Each feature record contains:

FieldDescription
Feature NameDescriptive name (e.g., "Pulmonary Nodule")
Feature Typenlp_finding / ai_classification / radiomic / manual
AlgorithmName of the extraction algorithm or model
Value (numeric)Quantitative value (e.g., nodule size in mm)
Value (string)Qualitative value (e.g., "present", "absent")
UnitUnit of measurement (mm, HU, etc.)
Body SiteAnatomical location of the finding
ConfidenceAlgorithm confidence score (0-1)
OMOP Concept IDMapped OMOP concept for standardized querying

Imaging Cohort Criteria

The Imaging module extends the cohort builder with imaging-specific criteria:

Criteria TypeDescriptionExample
modalityPatients with studies of a specific modalityPatients with at least one CT scan
anatomyPatients with studies of a specific body partPatients with chest imaging
quantitativePatients with imaging features meeting numeric thresholdsPatients with nodule size > 8mm
ai_classificationPatients with specific AI classification resultsPatients classified as "high risk" by lung screening AI
dosePatients based on radiation dose parametersPatients with cumulative CT dose > threshold

Creating Imaging Criteria

  1. Navigate to Imaging > Criteria (or use the Cohort Builder's imaging criteria panel).
  2. Click New Criterion.
  3. Select a criteria type and configure parameters.
  4. Optionally mark as Shared for organization-wide use.

Imaging criteria combine with standard clinical criteria in the cohort builder for multi-modal research.

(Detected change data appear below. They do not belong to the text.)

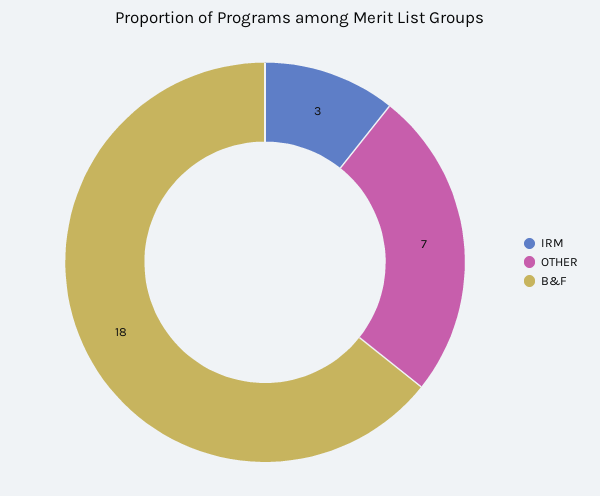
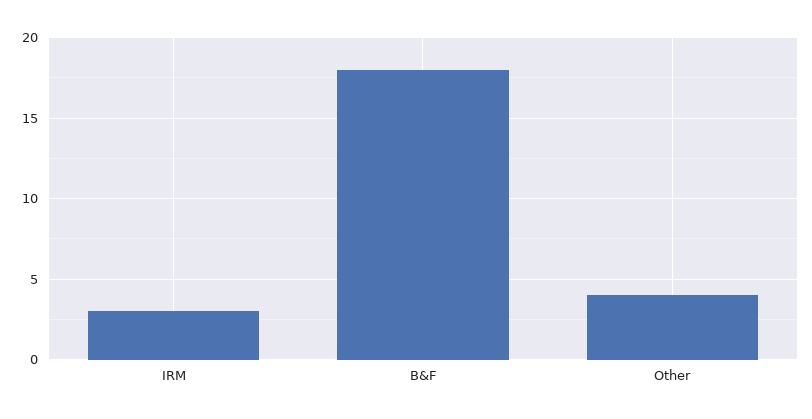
  {
    "IRM": 3,
-   "OTHER": 7,
+   "OTHER": 4,
    "B&F": 18
  }

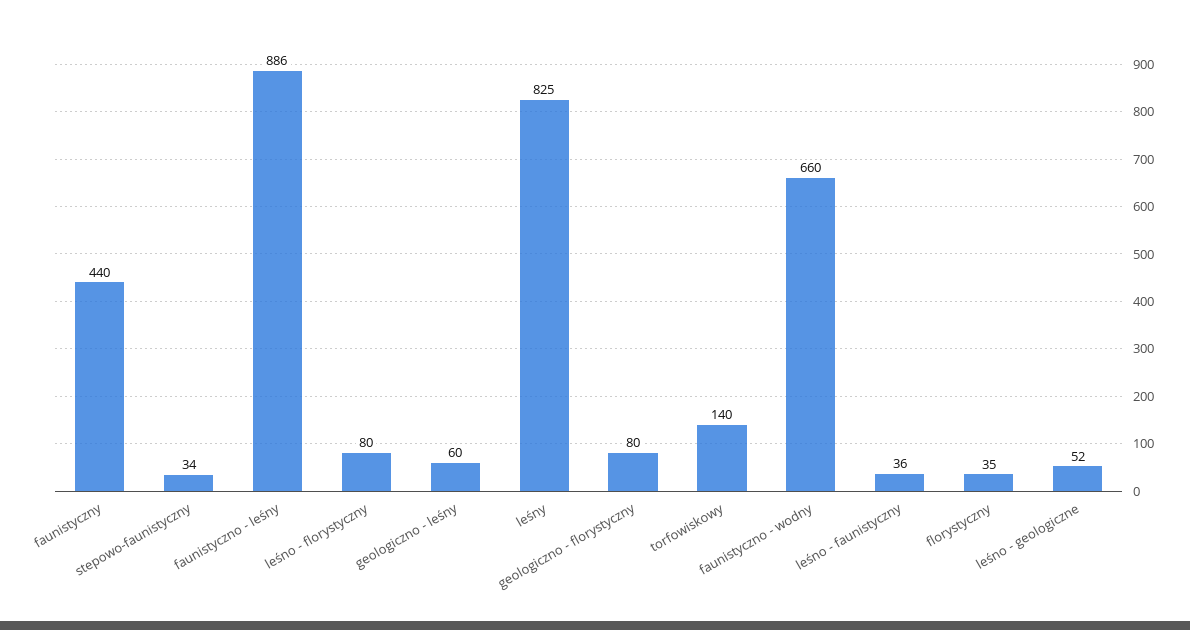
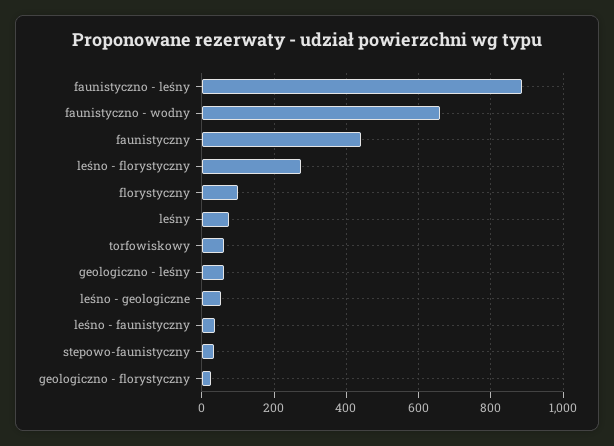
  {
    "faunistyczny": 440,
    "stepowo-faunistyczny": 34,
    "faunistyczno - leśny": 886,
-   "leśno - florystyczny": 80,
+   "leśno - florystyczny": 280,
    "geologiczno - leśny": 60,
-   "leśny": 825,
+   "leśny": 80,
-   "geologiczno - florystyczny": 80,
+   "geologiczno - florystyczny": 20,
-   "torfowiskowy": 140,
+   "torfowiskowy": 60,
    "faunistyczno - wodny": 660,
    "leśno - faunistyczny": 36,
-   "florystyczny": 35,
+   "florystyczny": 100,
    "leśno - geologiczne": 52
  }

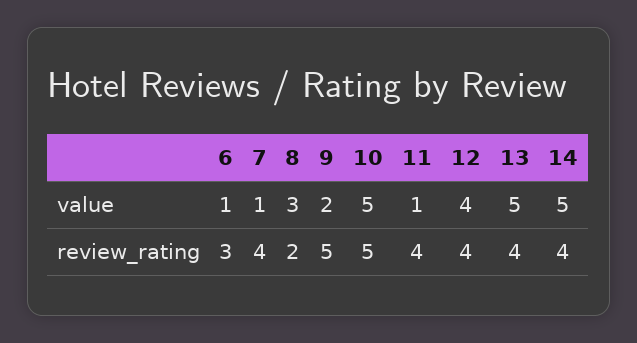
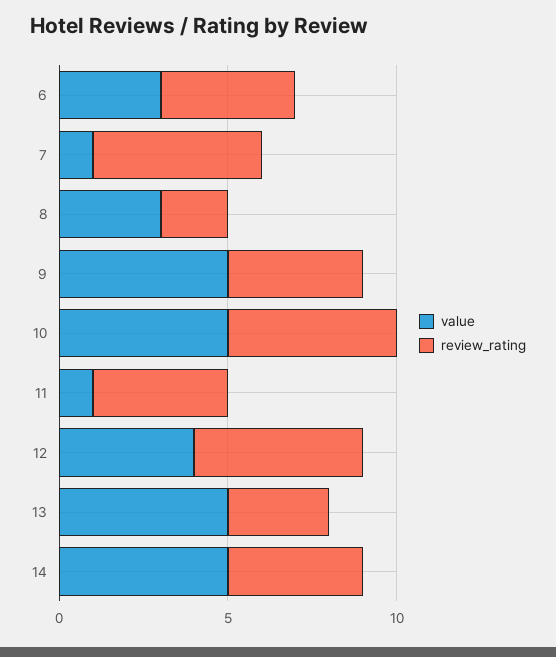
  {
    "value": {
-     "6": 1,
+     "6": 3,
      "7": 1,
      "8": 3,
-     "9": 2,
+     "9": 5,
      "10": 5,
      "11": 1,
      "12": 4,
      "13": 5,
      "14": 5
    },
    "review_rating": {
-     "6": 3,
+     "6": 4,
-     "7": 4,
+     "7": 5,
      "8": 2,
-     "9": 5,
+     "9": 4,
      "10": 5,
      "11": 4,
-     "12": 4,
+     "12": 5,
-     "13": 4,
+     "13": 3,
      "14": 4
    }
  }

Population Imaging Analytics

The Population Analytics view provides aggregate imaging statistics across a data source:

By Modality

Bar chart showing study counts and unique patient counts per modality:

ModalityStudiesUnique Patients
CT----
MR----
US----
...----

By Body Part

Top 15 body parts by study count, revealing the most common examination types in your database.

Top Features

Most frequently extracted imaging features across all studies, grouped by feature type. This identifies the most common radiological findings in your population.

OMOP CDM Integration

Imaging studies can be linked to the OMOP CDM through:

  • Person matching -- linking person_id from patient demographics
  • Image occurrence -- mapping to the OMOP image_occurrence extension table (if available)
  • Visit linking -- associating studies with OMOP visits via accession number or date matching
  • Measurement mapping -- imaging features written to the measurement table with appropriate concepts

API Reference

Key imaging API endpoints:

EndpointMethodDescription
/api/v1/imaging/statsGETModule statistics
/api/v1/imaging/studiesGETList/filter studies
/api/v1/imaging/studies/{id}GETStudy detail with series
/api/v1/imaging/studies/{id}/instancesGETInstance list for viewer
/api/v1/imaging/studies/{id}/index-seriesPOSTIndex series from DICOMweb
/api/v1/imaging/studies/{id}/extract-nlpPOSTExtract NLP features
/api/v1/imaging/studies/index-from-dicomwebPOSTIndex studies from DICOMweb
/api/v1/imaging/featuresGETList imaging features
/api/v1/imaging/criteriaGET, POSTList/create cohort criteria
/api/v1/imaging/analytics/populationGETPopulation-level analytics
/api/v1/imaging/wado/{sopUid}GETWADO-URI DICOM file stream
/api/v1/imaging/import-local/triggerPOSTTrigger local DICOM import
DICOM data privacy

DICOM files may contain patient-identifying information embedded in the DICOM headers (patient name, date of birth, medical record number). Parthenon does not automatically de-identify DICOM data. Ensure your DICOM files are appropriately de-identified before importing into research environments, or configure your import pipeline to strip PHI-containing DICOM tags.